**How to complete this task**
Repeat precisely the span of lines below that opens with the line containing "расположена приватная часть, включающая" and closes with the line containing "écriture, mise en", both included.

**Data extracted from a collection**
----

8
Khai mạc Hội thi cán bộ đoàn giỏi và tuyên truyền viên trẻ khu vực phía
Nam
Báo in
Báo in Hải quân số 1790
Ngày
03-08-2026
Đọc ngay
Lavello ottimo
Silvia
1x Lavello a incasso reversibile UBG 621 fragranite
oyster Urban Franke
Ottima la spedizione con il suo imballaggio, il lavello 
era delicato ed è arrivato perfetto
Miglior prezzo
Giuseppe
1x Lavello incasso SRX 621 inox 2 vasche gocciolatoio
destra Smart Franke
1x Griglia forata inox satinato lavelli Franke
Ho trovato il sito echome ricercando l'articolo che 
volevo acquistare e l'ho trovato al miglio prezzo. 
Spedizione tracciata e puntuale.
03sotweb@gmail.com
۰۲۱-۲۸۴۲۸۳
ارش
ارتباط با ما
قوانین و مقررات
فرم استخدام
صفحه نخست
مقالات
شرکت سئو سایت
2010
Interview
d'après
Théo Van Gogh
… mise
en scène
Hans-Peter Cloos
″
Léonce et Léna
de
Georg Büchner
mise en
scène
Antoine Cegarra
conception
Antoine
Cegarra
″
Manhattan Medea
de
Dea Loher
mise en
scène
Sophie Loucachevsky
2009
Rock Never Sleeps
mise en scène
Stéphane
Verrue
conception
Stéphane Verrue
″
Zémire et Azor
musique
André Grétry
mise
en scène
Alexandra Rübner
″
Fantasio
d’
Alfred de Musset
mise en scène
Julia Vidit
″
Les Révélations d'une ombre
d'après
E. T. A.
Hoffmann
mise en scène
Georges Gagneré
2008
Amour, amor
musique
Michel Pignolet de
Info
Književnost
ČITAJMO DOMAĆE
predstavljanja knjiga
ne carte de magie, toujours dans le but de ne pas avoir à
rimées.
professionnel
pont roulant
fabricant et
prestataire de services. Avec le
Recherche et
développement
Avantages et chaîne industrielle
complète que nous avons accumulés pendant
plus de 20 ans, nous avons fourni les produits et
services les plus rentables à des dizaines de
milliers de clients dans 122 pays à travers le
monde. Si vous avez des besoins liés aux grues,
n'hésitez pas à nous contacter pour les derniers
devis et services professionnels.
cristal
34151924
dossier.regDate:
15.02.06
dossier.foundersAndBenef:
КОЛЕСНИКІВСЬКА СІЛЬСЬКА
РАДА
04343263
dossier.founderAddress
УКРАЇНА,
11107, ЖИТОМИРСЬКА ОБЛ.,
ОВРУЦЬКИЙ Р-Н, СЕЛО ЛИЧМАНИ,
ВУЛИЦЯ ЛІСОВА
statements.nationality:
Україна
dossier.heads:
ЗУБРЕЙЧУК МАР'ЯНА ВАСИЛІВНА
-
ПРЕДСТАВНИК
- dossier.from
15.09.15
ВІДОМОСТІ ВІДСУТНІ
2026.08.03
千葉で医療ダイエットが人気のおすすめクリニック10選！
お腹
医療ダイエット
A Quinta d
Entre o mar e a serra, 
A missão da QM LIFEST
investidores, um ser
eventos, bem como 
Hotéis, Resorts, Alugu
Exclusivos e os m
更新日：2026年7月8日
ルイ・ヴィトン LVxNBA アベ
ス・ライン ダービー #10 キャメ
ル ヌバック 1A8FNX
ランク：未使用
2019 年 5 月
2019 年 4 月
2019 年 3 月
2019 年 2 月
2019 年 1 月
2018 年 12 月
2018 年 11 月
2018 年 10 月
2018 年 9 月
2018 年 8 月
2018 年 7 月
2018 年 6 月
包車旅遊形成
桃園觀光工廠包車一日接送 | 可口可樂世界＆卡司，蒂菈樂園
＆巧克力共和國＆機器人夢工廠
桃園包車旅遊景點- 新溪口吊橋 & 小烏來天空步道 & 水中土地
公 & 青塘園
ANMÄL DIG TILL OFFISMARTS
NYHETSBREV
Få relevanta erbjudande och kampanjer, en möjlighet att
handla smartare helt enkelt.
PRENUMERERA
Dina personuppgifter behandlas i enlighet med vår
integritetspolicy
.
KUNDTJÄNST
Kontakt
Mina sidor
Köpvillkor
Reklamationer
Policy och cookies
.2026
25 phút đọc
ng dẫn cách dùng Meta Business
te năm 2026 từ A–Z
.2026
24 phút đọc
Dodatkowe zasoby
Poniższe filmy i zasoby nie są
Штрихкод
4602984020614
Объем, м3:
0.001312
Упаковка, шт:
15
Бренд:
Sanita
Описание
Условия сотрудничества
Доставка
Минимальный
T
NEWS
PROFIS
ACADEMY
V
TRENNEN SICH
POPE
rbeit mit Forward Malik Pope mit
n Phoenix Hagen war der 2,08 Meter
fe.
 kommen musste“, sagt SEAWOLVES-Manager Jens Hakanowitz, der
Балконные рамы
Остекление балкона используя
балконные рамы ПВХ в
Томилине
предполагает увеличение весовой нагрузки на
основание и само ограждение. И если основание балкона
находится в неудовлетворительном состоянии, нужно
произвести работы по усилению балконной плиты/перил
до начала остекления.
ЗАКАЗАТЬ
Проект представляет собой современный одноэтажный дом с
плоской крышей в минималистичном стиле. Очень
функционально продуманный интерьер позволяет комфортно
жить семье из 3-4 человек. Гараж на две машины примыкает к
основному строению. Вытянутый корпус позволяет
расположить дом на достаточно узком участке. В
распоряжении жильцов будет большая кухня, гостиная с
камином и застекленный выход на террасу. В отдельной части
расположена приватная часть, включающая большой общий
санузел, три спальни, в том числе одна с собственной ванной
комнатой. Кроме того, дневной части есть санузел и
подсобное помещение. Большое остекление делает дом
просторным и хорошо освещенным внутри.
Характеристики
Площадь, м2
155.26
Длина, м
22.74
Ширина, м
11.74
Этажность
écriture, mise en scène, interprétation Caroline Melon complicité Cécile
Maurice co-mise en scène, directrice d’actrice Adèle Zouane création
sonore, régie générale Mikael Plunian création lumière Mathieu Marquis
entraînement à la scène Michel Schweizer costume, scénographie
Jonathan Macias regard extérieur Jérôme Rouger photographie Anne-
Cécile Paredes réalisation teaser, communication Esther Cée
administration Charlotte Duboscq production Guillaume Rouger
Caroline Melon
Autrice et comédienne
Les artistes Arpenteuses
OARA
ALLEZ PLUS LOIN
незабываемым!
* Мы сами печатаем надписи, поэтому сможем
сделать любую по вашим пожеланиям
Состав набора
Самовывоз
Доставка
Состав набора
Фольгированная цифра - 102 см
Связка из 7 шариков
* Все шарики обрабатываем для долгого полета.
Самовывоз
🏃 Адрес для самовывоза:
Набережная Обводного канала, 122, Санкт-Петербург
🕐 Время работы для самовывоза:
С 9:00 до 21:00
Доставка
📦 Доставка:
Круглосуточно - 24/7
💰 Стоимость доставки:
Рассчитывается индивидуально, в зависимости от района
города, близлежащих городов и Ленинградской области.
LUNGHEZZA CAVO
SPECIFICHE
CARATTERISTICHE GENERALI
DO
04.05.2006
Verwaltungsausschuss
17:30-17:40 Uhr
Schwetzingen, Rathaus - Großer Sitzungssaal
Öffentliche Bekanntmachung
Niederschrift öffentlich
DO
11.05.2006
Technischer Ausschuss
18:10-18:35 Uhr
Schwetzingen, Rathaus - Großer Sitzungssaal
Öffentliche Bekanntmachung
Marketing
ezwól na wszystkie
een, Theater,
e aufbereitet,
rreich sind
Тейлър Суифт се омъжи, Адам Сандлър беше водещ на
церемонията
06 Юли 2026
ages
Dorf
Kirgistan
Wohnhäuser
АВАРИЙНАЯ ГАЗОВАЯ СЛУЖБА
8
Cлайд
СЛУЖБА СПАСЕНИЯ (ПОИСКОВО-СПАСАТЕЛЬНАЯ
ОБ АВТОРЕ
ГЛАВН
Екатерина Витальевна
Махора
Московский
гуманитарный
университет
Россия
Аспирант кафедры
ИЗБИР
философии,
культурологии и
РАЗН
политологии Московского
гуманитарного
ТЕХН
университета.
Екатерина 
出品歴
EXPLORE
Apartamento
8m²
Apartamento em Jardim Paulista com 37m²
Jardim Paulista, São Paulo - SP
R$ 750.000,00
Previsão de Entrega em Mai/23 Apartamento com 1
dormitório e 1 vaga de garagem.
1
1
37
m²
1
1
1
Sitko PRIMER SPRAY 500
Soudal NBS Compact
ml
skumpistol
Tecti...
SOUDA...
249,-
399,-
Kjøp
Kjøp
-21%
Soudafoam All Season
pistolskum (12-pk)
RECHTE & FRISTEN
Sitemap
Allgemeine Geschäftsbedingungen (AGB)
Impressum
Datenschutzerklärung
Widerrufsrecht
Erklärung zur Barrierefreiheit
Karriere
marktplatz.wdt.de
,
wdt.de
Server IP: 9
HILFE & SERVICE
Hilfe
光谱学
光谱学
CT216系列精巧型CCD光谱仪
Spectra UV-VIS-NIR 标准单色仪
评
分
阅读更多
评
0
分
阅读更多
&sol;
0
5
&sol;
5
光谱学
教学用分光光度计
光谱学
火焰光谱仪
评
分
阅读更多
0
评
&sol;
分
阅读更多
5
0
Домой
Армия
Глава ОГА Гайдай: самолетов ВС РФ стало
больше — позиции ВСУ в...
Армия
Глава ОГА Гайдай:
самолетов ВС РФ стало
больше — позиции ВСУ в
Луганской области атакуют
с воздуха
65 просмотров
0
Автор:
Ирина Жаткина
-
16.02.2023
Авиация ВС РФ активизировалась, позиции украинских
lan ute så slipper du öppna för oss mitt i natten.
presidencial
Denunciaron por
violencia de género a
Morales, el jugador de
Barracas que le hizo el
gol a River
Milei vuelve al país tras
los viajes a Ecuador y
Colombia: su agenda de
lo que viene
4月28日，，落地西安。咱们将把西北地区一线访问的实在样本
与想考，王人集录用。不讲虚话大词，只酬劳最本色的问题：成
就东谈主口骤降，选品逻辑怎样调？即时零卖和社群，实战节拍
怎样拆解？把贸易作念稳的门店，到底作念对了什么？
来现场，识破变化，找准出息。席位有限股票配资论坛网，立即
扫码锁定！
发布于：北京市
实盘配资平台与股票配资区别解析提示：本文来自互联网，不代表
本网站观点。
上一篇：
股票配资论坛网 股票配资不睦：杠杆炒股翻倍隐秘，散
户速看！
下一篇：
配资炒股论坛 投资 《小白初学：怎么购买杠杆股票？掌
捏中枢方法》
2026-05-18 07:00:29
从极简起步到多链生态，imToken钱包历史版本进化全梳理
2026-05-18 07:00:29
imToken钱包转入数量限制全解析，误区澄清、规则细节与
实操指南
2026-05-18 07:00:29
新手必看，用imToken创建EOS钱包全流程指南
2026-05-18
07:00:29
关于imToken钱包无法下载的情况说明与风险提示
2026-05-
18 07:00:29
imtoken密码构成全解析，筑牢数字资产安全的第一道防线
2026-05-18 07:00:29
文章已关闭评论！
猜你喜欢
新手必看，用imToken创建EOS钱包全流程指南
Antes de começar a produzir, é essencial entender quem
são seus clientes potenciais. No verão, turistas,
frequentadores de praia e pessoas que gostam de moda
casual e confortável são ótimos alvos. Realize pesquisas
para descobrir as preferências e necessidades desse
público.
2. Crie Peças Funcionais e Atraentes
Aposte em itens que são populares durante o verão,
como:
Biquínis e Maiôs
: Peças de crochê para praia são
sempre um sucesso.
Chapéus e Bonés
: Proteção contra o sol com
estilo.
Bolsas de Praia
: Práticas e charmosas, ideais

----

**Output of the task**
расположена приватная часть, включающая большой общий
санузел, три спальни, в том числе одна с собственной ванной
комнатой. Кроме того, дневной части есть санузел и
подсобное помещение. Большое остекление делает дом
просторным и хорошо освещенным внутри.
Характеристики
Площадь, м2
155.26
Длина, м
22.74
Ширина, м
11.74
Этажность
écriture, mise en scène, interprétation Caroline Melon complicité Cécile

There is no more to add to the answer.